Normalizing flow sampling with Langevin dynamics in the latent space

Normalizing flows (NF) use a continuous generator to map a simple latent (e.g. Gaussian) distribution, towards an empirical target distribution associated with a training data set. Once trained by minimizing a variational objective, the learnt map provides an approximate generative model of the target distribution. Since standard NF implement differentiable maps, they may suffer from pathological behaviors when targeting complex distributions. For instance, such problems may appear for distributions on multi-component topologies or characterized by multiple modes with high probability regions separated by very unlikely areas. A typical symptom is the explosion of the Jacobian norm of the transformation in very low probability areas.

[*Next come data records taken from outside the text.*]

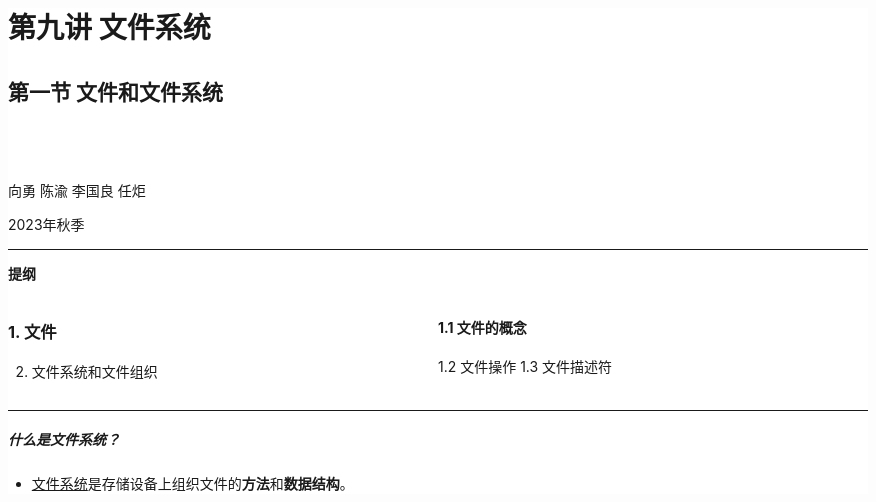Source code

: 
# 第九讲 文件系统
## 第一节 文件和文件系统

<br>
<br>

向勇 陈渝 李国良 任炬 

2023年秋季

---

**提纲**
<style>
.container{
    display: flex;    
}
.col{
    flex: 1;
}
</style>

<div class="container">

<div class="col">

### 1. 文件
2. 文件系统和文件组织

</div>

<div class="col">

#### 1.1 文件的概念
1.2 文件操作
1.3 文件描述符

</div>

</div>

---

##### 什么是文件系统？

* [文件系统](https://blog.csdn.net/wsmzyzdw/article/details/82908736)是存储设备上组织文件的**方法**和**数据结构**。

This paper proposes to overcome this issue thanks to a new Markov chain Monte Carlo algorithm to sample from the target distribution in the latent domain before transporting it back to the target domain. The approach relies on a Metropolis adjusted Langevin algorithm (MALA) whose dynamics explicitly exploits the Jacobian of the transformation. Contrary to alternative approaches, the proposed strategy preserves the tractability of the likelihood and it does not require a specific training. Notably, it can be straightforwardly used with any pre-trained NF network, regardless of the architecture. Experiments conducted on synthetic and high-dimensional real data sets illustrate the efficiency of the method.